こう書いてみると分納するのは怖いなと思われるかもしれませんが、財産がないと差し押さえすることができません。

かといって、放置するのではなく、きちんと納付は履行してくださいね。

ずっと放置をしていると、就職した会社に直接確認が入ったり(給与差し押さえ)、生命保険の解約や不動産の差し押さえって言う事になりかねません。(実際、あります。)

もし分納が守れそうにないようであれば、必ず市役所のほうに電話をしてもう一度納付相談を受けてください。

督促状の意味

地方税法で納期を過ぎても未納付の対象者に1ヶ月以内に発送しないといけないと決められています。督促状は期別ごとに1回しか発布されません。ハガキで届くことが多いです。

分納中なのに督促状が届いて、

督促状を発布してからしてから10日を過ぎた時点でも納付がないと差し押さえします。

と言うような文書が書いてあった。なぜだとびっくりする人もいますが、文書も法律で決められているので、突然送られてきてもびっくりしないでくださいね。

督促状の意味

納付催告

時効の延長

督促状発布日+10日過ぎの時点まで時効が延長されます。

時効は

国民健康保険保険においては2年

市県民税においては5年です

法的効力の発生

督促状を発布してから10日を過ぎた時点で、市が不履行者の許可を得ずに差し押さえすることが可能になります。

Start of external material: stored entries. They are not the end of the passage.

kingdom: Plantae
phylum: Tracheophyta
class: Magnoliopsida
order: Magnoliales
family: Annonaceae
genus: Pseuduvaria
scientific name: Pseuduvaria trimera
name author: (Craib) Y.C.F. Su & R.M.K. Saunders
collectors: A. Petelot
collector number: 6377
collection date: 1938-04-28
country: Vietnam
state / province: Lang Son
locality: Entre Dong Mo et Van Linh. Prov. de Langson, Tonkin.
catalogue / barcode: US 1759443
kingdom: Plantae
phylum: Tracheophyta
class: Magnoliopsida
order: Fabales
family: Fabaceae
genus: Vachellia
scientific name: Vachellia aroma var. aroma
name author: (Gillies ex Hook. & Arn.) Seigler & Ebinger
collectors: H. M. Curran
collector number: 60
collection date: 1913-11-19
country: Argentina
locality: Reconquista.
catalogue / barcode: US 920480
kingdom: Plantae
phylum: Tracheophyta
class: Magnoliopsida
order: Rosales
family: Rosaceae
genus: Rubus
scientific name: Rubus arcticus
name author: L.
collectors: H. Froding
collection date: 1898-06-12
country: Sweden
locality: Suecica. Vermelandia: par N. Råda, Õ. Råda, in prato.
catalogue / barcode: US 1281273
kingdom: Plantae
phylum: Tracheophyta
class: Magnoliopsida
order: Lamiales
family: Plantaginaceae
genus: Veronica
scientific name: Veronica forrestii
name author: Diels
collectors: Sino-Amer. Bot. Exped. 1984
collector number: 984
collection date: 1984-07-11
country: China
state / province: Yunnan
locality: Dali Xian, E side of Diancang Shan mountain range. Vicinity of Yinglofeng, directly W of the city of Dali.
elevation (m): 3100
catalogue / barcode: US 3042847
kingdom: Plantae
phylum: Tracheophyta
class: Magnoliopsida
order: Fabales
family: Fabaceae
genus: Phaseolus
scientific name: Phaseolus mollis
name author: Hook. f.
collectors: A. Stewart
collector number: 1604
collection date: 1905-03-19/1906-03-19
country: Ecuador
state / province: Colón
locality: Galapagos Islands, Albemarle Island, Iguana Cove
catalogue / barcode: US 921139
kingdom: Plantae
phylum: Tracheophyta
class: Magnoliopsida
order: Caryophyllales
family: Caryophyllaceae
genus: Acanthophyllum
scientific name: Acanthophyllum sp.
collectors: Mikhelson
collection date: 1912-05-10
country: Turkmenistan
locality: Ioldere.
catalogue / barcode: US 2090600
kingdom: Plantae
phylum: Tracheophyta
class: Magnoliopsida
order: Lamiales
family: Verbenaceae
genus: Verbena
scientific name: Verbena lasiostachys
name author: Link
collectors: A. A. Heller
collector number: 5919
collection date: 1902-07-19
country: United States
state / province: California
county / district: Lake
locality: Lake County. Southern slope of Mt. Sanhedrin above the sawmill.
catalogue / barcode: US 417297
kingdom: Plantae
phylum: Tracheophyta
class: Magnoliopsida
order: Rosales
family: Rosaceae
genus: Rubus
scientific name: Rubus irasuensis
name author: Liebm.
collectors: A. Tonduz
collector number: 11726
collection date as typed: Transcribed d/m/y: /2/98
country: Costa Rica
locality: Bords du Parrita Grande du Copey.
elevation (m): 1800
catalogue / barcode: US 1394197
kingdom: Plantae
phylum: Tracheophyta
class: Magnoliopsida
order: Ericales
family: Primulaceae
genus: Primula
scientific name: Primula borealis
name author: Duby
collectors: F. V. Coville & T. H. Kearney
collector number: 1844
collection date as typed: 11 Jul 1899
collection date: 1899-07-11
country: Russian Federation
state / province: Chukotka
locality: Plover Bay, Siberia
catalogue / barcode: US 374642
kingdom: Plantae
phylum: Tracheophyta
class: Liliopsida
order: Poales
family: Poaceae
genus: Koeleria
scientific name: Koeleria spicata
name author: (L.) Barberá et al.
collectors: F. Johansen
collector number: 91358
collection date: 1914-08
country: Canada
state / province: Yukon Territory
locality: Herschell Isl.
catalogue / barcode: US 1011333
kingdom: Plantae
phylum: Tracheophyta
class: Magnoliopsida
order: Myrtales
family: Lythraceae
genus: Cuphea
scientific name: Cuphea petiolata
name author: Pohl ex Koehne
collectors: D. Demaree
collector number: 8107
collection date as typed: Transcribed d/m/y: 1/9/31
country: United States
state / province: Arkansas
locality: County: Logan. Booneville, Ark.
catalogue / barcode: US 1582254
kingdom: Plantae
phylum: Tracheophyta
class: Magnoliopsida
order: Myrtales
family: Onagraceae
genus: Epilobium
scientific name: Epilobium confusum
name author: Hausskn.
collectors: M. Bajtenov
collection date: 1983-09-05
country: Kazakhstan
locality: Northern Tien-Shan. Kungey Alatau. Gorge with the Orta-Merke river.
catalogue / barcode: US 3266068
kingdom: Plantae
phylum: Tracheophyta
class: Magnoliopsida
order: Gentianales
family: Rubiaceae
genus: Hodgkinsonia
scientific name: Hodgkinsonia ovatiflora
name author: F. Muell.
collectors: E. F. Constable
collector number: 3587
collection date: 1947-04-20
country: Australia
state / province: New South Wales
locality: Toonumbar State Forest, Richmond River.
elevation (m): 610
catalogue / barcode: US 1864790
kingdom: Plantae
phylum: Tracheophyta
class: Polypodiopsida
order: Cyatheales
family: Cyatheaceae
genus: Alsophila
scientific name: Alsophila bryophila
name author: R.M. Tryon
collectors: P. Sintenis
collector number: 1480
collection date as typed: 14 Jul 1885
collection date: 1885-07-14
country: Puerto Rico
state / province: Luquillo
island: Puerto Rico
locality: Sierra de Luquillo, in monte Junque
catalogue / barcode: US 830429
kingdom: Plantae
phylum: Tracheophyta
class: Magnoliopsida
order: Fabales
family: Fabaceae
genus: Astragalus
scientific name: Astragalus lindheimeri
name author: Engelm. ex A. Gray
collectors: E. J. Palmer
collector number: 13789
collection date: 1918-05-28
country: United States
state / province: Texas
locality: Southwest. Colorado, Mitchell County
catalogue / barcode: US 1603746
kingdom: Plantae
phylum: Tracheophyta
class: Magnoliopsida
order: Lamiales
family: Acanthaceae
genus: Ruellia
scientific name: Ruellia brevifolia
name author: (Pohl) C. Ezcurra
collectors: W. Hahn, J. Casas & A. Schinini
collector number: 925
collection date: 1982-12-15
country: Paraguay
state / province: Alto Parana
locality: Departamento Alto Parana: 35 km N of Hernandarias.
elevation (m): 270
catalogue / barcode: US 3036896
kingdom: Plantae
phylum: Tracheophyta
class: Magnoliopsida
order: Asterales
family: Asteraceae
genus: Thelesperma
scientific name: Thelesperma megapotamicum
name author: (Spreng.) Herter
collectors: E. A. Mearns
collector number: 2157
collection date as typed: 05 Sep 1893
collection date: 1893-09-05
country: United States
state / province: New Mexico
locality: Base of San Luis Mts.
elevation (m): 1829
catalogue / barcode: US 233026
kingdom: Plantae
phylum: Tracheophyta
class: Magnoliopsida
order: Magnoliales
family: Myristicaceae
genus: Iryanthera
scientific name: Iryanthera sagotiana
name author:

つまりいつでも滞納処分ができる状態になるということです。

ただ、督促状が送られてきたからといってすぐに滞納処分になるわけではないのでそれは安心してください。

退職した感想

会社を退職したら、どばっと税金が押し寄せてきますが、あせらず減免制度や分納制度を利用して、計画的に税金を納めて行くことをおすすめします。

本当に、結構色々大変だなというのが退職してからの気持ちですね。ストレスはフリーになったのですが、お金の面で結構大変だなと思いました。

まあ、退職をすると避けられない道なので、頑張っていきましょうね。